### PROBLEM REQUIREMENTS:
With both ends included, repeat exactly the lines of the entries below from the one containing "left shoulder: (36, 193)" down to the one containing "right ankle: (82, 327)", and no others.

(Stored data entries)
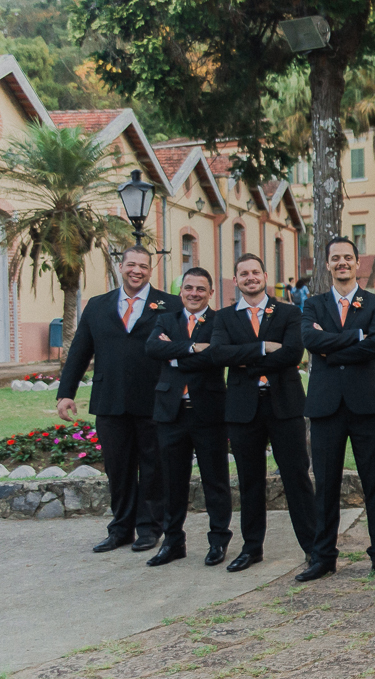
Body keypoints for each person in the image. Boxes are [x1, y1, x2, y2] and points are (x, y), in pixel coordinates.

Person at [57, 245, 180, 553]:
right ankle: (120, 528)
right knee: (117, 468)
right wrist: (65, 393)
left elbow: (184, 350)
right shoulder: (97, 306)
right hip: (110, 400)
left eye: (143, 266)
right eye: (131, 265)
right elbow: (79, 353)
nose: (136, 270)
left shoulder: (170, 305)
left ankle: (150, 528)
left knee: (153, 467)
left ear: (150, 271)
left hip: (154, 399)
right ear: (121, 267)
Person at [209, 253, 318, 572]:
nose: (250, 277)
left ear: (265, 276)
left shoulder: (286, 312)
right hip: (243, 410)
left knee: (297, 477)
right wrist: (261, 348)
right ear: (236, 280)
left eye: (255, 272)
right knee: (249, 481)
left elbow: (291, 354)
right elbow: (217, 354)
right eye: (244, 273)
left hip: (284, 406)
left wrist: (241, 359)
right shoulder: (224, 317)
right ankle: (252, 547)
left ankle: (313, 548)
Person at [299, 237, 375, 582]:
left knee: (374, 483)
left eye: (348, 258)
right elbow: (309, 340)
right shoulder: (314, 305)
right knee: (325, 484)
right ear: (326, 264)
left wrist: (333, 348)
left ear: (358, 263)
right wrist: (357, 337)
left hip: (366, 404)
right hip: (325, 406)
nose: (342, 263)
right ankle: (323, 556)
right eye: (335, 258)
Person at [144, 267, 232, 567]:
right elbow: (152, 347)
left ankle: (218, 540)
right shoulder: (165, 318)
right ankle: (172, 542)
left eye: (200, 289)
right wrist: (193, 347)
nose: (194, 293)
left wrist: (175, 352)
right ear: (181, 290)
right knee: (172, 481)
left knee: (215, 481)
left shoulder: (219, 321)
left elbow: (216, 354)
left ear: (210, 293)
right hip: (171, 412)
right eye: (188, 288)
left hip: (208, 412)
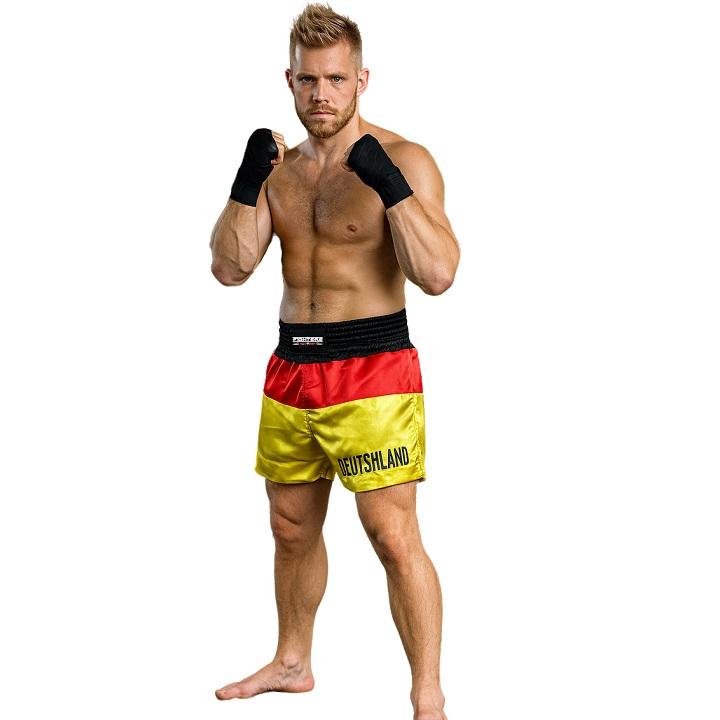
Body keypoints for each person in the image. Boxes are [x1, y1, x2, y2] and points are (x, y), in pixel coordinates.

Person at [209, 4, 459, 719]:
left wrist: (390, 184)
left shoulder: (405, 158)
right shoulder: (280, 171)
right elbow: (229, 269)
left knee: (392, 536)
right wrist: (245, 183)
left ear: (362, 80)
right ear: (289, 80)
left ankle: (428, 695)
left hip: (373, 367)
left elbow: (438, 274)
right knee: (289, 527)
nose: (322, 94)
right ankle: (292, 661)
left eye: (336, 79)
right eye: (309, 80)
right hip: (292, 367)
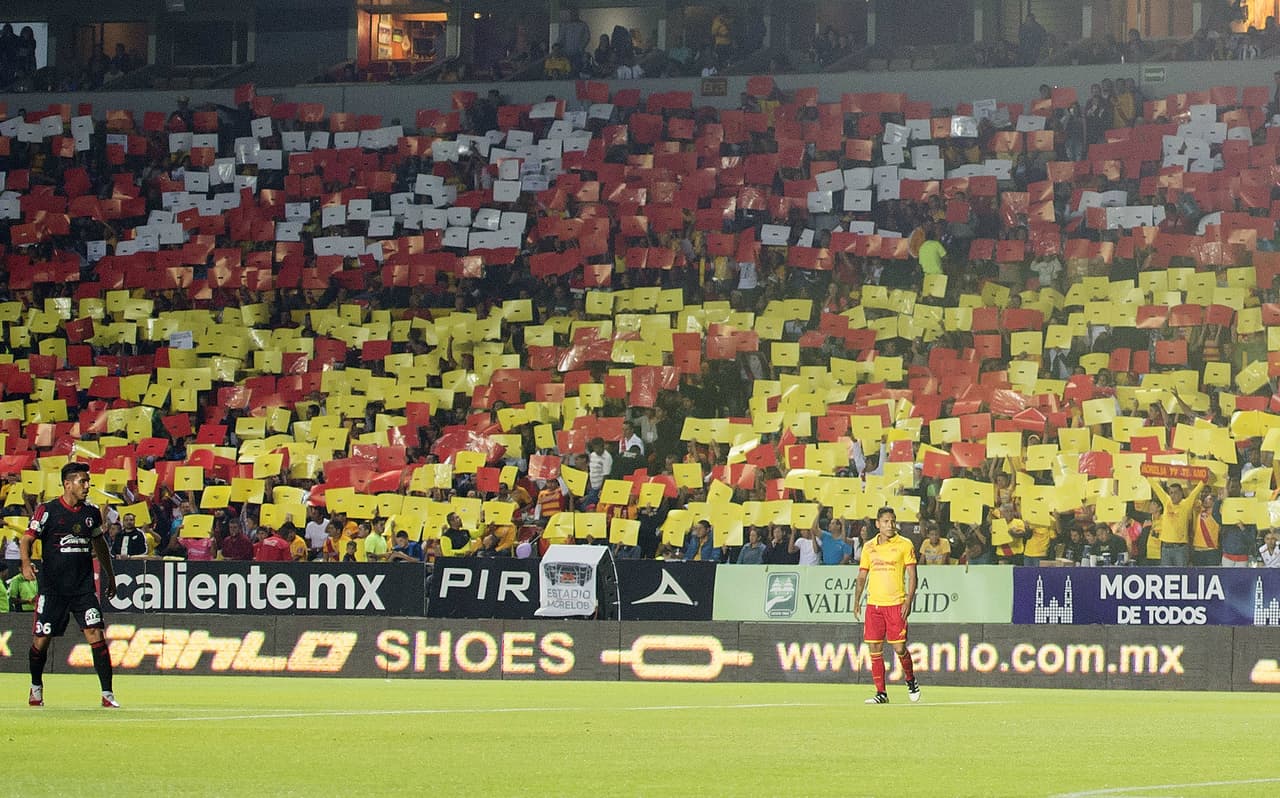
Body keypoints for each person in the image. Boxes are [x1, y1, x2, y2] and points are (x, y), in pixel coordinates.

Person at [20, 462, 119, 708]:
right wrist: (25, 563)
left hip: (83, 588)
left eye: (88, 482)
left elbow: (100, 545)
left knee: (96, 634)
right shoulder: (47, 511)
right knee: (41, 642)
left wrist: (110, 575)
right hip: (53, 589)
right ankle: (36, 687)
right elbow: (26, 540)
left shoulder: (91, 513)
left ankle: (107, 694)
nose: (87, 486)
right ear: (67, 483)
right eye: (82, 482)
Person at [853, 507, 920, 705]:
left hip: (896, 603)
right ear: (877, 524)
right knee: (874, 646)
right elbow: (862, 576)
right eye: (885, 522)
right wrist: (857, 600)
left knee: (899, 648)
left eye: (892, 521)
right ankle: (881, 693)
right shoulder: (868, 547)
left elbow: (912, 575)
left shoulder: (904, 544)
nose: (890, 525)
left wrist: (908, 599)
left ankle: (910, 679)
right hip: (874, 605)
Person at [1147, 476, 1205, 566]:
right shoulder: (1167, 501)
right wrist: (1147, 476)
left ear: (1181, 493)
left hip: (1180, 549)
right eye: (1171, 493)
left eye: (1176, 493)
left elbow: (1196, 491)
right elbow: (1156, 488)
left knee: (1181, 575)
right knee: (1166, 576)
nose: (1173, 495)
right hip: (1165, 548)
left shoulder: (1186, 504)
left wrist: (1204, 479)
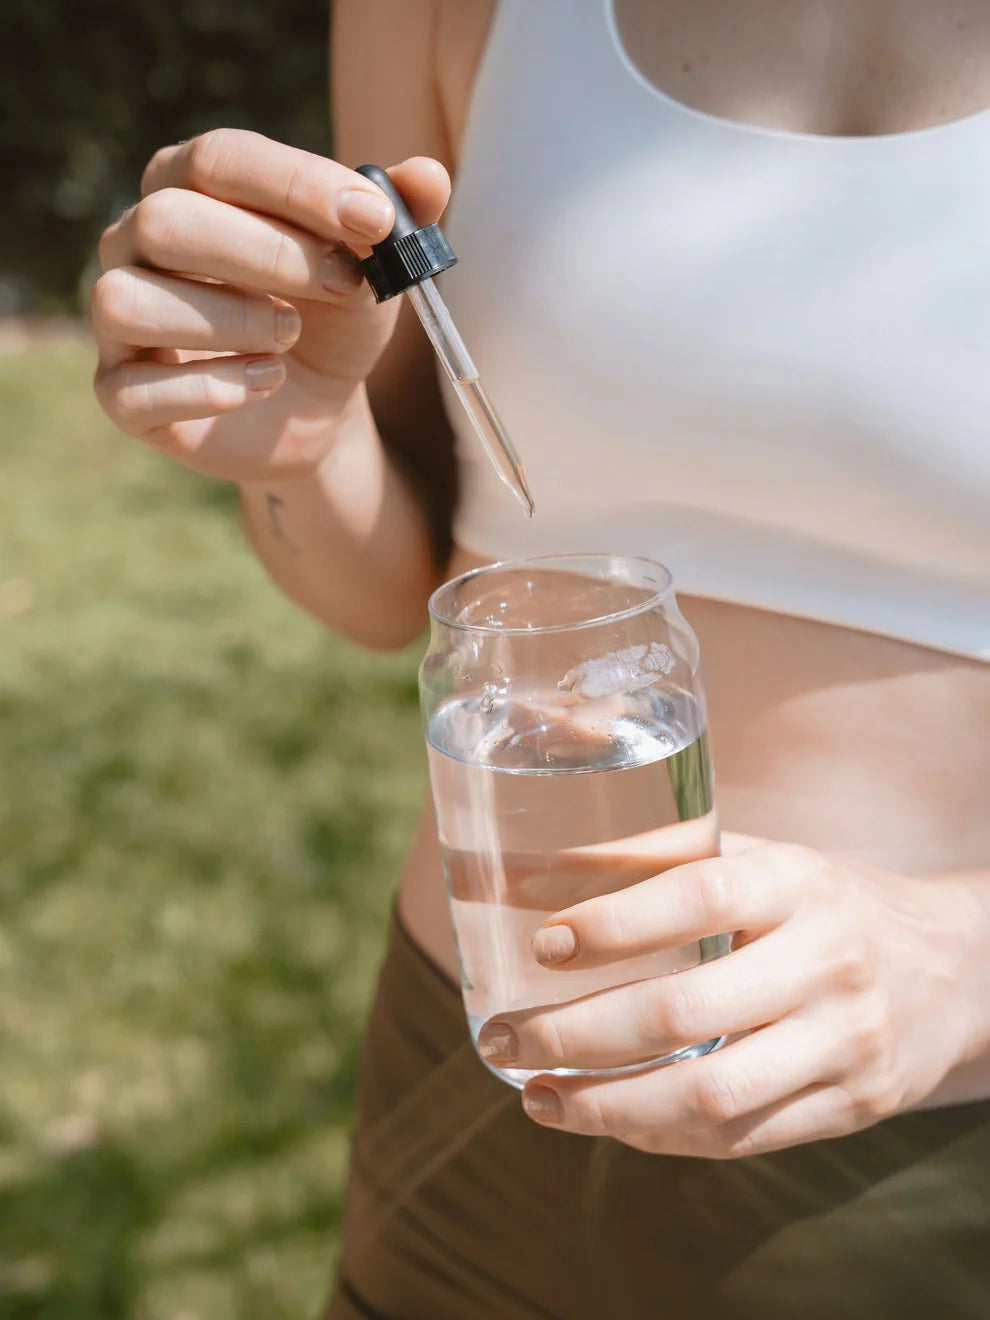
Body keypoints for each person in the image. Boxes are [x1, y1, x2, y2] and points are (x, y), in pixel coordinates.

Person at [91, 1, 990, 1315]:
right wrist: (293, 437)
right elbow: (389, 585)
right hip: (471, 1083)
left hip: (922, 1148)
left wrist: (958, 960)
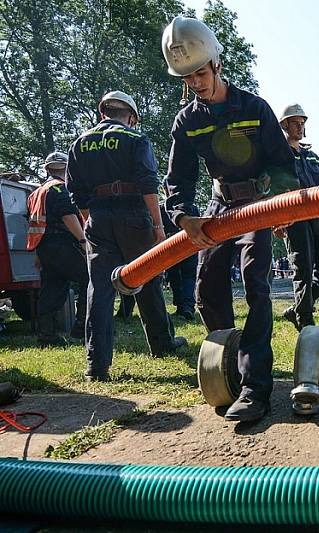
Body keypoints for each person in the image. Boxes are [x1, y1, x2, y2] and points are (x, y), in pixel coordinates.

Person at [162, 16, 298, 422]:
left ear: (217, 65)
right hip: (219, 209)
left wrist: (283, 207)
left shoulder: (254, 108)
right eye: (187, 77)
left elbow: (283, 164)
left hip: (258, 205)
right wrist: (184, 216)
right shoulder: (187, 121)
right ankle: (231, 364)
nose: (196, 83)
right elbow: (178, 178)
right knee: (206, 292)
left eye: (201, 72)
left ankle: (256, 387)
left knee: (256, 284)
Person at [65, 91, 187, 382]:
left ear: (102, 112)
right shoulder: (135, 139)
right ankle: (162, 343)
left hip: (97, 218)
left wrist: (91, 223)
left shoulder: (79, 144)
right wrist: (158, 227)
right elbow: (148, 184)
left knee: (99, 288)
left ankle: (97, 365)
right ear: (131, 117)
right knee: (146, 279)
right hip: (133, 215)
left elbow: (75, 192)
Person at [275, 104, 319, 331]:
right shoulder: (278, 156)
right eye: (295, 123)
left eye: (303, 123)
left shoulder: (312, 157)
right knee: (303, 268)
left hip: (318, 218)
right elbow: (271, 189)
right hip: (294, 220)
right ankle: (306, 323)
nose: (300, 127)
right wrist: (277, 221)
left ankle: (299, 308)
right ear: (284, 125)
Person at [26, 151, 88, 345]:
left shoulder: (36, 193)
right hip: (64, 244)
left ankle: (47, 335)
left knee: (51, 288)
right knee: (90, 278)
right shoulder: (60, 188)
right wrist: (83, 240)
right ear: (66, 168)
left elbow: (36, 224)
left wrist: (38, 253)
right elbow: (68, 216)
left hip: (45, 248)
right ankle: (82, 327)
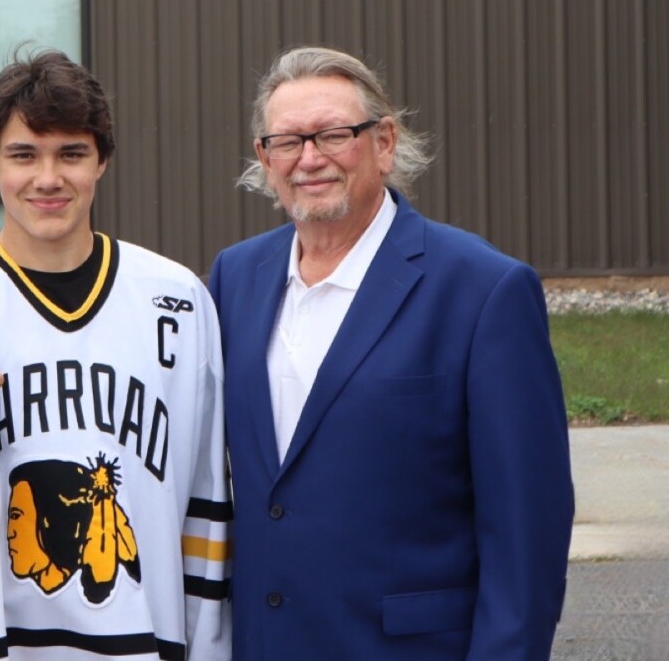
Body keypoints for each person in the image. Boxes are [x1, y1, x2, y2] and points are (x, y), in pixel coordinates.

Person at [208, 46, 574, 659]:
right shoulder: (234, 278)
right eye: (288, 142)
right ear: (264, 160)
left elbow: (527, 532)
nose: (310, 159)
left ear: (384, 142)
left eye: (332, 135)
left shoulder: (482, 289)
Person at [0, 51, 230, 661]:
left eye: (71, 154)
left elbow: (206, 506)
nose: (47, 178)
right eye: (23, 155)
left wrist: (209, 648)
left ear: (102, 162)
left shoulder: (179, 297)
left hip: (146, 642)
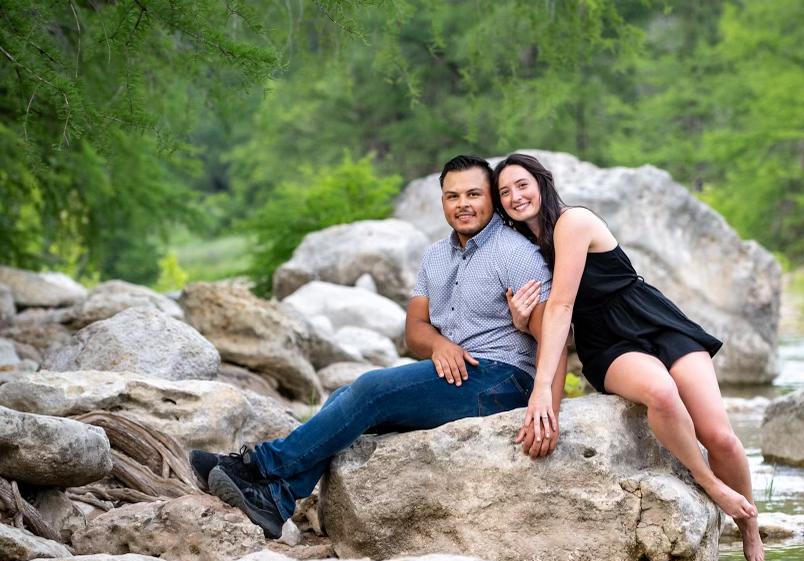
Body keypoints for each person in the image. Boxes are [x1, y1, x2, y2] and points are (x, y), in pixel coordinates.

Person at [192, 154, 567, 538]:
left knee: (370, 390)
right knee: (344, 397)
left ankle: (262, 466)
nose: (463, 204)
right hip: (457, 377)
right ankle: (277, 499)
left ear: (491, 199)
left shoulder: (515, 253)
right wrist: (439, 344)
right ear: (442, 201)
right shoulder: (436, 256)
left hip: (503, 380)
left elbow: (553, 337)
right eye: (453, 196)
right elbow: (414, 331)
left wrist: (547, 409)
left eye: (474, 194)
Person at [493, 153, 765, 561]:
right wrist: (522, 319)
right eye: (504, 192)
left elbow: (563, 304)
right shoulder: (523, 252)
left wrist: (541, 392)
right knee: (660, 392)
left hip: (654, 321)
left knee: (721, 436)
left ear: (542, 183)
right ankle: (711, 484)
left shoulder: (574, 221)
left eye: (521, 184)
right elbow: (556, 331)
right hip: (606, 344)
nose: (515, 196)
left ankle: (750, 525)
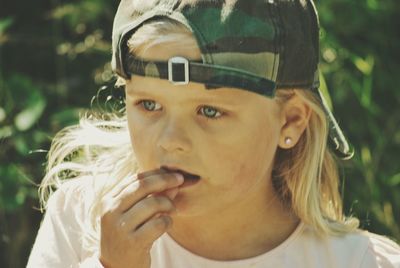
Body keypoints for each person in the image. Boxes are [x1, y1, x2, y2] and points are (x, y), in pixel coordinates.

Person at [27, 0, 400, 267]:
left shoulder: (360, 261)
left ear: (290, 122)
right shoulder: (81, 220)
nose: (170, 139)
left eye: (209, 111)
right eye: (149, 105)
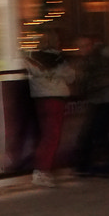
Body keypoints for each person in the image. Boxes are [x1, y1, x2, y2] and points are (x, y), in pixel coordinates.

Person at [24, 30, 75, 187]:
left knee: (46, 135)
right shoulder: (59, 59)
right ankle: (42, 171)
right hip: (55, 98)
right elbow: (71, 76)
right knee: (52, 136)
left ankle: (42, 170)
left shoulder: (32, 58)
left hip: (39, 98)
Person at [72, 35, 109, 177]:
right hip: (102, 99)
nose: (81, 50)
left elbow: (92, 80)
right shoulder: (95, 58)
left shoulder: (94, 60)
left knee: (97, 132)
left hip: (104, 100)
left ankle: (99, 165)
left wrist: (82, 86)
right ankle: (94, 165)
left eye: (83, 47)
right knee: (97, 132)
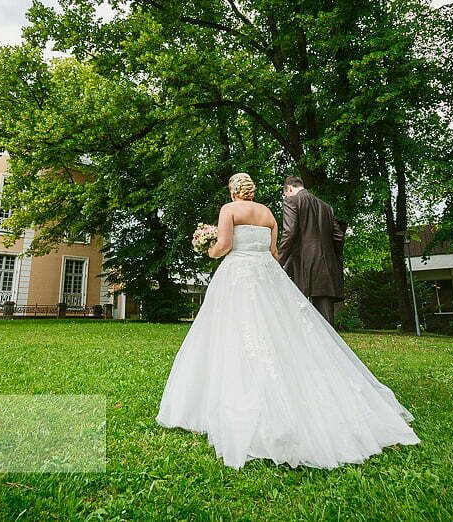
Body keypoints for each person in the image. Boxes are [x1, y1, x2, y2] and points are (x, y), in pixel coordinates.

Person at [156, 173, 420, 469]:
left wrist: (208, 247)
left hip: (238, 274)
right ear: (251, 191)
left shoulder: (228, 210)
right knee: (281, 329)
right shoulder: (268, 212)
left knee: (230, 332)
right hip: (268, 274)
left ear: (233, 192)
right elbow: (274, 252)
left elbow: (226, 245)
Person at [278, 176, 345, 326]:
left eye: (285, 193)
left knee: (294, 307)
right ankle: (330, 347)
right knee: (326, 318)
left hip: (300, 263)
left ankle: (299, 345)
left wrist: (278, 261)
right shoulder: (326, 207)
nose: (286, 196)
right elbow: (339, 238)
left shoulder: (291, 200)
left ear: (289, 188)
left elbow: (289, 232)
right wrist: (332, 257)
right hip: (325, 265)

### RESPONSE TO THE EXERCISE:
left shoulder: (36, 193)
right hip: (64, 244)
left ankle: (47, 335)
left knee: (51, 288)
right knee: (90, 278)
right shoulder: (60, 188)
right wrist: (83, 240)
right ear: (66, 168)
left elbow: (36, 224)
left wrist: (38, 253)
right elbow: (68, 216)
left hip: (45, 248)
right ankle: (82, 327)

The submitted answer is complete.